Segment Open
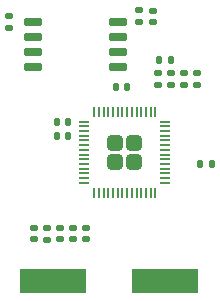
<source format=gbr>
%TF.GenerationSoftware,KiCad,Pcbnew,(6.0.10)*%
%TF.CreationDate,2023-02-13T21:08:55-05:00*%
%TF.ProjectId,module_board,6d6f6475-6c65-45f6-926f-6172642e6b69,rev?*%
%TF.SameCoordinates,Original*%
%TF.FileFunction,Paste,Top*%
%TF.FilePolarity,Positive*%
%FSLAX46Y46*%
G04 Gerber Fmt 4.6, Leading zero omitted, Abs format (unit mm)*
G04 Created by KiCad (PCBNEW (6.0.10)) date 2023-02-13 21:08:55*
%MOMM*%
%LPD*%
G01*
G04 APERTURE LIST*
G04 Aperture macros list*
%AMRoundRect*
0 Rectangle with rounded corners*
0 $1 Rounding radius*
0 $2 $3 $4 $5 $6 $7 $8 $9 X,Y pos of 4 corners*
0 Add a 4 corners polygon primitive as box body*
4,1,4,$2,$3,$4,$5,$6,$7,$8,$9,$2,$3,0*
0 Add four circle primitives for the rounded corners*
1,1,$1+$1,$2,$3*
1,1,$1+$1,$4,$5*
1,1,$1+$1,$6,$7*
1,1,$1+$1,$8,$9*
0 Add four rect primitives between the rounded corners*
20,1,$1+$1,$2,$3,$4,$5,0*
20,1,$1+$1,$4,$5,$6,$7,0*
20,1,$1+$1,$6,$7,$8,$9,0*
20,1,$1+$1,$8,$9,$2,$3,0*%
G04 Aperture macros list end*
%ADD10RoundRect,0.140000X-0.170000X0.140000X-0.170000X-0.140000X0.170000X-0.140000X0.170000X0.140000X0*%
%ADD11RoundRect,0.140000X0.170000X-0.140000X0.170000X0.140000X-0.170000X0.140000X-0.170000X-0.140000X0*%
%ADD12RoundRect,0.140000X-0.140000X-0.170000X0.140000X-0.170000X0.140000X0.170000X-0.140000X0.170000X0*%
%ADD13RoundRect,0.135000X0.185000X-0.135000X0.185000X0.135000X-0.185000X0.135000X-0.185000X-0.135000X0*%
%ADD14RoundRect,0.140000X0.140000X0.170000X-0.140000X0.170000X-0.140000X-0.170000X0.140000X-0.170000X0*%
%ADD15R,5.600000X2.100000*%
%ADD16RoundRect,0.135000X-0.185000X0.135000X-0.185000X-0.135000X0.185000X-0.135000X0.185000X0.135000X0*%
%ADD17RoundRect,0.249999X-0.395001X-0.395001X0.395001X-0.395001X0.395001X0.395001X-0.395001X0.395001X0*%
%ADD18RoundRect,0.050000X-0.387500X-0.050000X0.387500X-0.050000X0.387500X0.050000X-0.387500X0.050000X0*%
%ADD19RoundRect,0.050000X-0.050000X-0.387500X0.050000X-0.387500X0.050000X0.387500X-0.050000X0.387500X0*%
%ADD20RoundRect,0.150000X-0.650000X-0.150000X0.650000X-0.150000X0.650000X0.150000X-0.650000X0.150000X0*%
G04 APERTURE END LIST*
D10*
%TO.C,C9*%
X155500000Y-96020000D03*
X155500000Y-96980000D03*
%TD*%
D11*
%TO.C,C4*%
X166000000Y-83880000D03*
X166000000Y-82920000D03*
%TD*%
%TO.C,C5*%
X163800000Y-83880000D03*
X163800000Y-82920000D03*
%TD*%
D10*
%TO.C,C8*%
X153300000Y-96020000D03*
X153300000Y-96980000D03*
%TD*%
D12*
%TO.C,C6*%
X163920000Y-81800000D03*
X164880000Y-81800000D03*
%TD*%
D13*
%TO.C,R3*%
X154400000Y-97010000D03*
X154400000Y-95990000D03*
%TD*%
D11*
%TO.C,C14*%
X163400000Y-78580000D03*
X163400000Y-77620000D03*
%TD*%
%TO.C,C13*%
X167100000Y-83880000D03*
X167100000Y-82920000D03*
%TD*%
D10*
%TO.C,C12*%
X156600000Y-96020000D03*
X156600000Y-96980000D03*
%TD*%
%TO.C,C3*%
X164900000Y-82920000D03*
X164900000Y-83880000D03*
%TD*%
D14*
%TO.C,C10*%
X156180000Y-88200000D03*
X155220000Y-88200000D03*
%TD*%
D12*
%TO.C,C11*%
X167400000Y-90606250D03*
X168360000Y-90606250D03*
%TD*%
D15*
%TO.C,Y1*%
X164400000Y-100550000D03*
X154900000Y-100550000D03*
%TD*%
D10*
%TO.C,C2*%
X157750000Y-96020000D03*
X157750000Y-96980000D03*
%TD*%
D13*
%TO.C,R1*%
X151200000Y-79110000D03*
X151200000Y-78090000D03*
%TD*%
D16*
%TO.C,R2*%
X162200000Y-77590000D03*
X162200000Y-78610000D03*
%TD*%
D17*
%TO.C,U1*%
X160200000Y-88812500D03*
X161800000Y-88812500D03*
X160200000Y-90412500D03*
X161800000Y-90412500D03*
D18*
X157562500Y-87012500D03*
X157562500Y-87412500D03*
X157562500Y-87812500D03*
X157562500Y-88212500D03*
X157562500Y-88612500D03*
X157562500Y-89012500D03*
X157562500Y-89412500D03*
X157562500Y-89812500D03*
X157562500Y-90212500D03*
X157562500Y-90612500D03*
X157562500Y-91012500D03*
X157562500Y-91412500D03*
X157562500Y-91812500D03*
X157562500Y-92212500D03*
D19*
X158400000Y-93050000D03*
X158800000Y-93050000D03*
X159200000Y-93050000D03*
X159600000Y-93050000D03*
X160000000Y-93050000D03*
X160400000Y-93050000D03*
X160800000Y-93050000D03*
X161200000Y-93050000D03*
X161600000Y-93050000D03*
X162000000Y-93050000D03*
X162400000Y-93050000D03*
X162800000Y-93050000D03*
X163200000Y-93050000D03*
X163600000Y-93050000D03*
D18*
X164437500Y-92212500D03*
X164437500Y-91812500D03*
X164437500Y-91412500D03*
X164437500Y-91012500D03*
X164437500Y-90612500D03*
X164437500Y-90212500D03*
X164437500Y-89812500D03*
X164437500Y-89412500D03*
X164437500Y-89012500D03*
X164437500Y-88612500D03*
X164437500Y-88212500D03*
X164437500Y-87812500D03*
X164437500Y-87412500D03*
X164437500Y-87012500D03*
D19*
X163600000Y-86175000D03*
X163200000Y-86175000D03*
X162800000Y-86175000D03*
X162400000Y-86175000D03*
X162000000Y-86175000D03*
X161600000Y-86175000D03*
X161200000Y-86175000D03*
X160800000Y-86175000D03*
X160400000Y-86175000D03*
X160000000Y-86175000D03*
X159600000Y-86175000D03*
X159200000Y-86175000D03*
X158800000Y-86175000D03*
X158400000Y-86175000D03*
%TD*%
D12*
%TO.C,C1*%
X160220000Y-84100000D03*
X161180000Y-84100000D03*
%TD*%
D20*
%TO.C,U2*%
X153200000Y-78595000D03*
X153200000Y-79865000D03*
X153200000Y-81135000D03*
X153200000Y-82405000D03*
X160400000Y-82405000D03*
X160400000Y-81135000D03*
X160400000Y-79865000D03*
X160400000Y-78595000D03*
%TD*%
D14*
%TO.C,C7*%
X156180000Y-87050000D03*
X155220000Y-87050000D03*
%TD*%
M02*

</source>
Segment Closed
Return only the lines between the one holding "X157562500Y-90212500D03*" and the one holding "X159200000Y-93050000D03*", inclusive, exactly as they appear above.

▸ **SOLUTION FOR THIS EXERCISE**
X157562500Y-90212500D03*
X157562500Y-90612500D03*
X157562500Y-91012500D03*
X157562500Y-91412500D03*
X157562500Y-91812500D03*
X157562500Y-92212500D03*
D19*
X158400000Y-93050000D03*
X158800000Y-93050000D03*
X159200000Y-93050000D03*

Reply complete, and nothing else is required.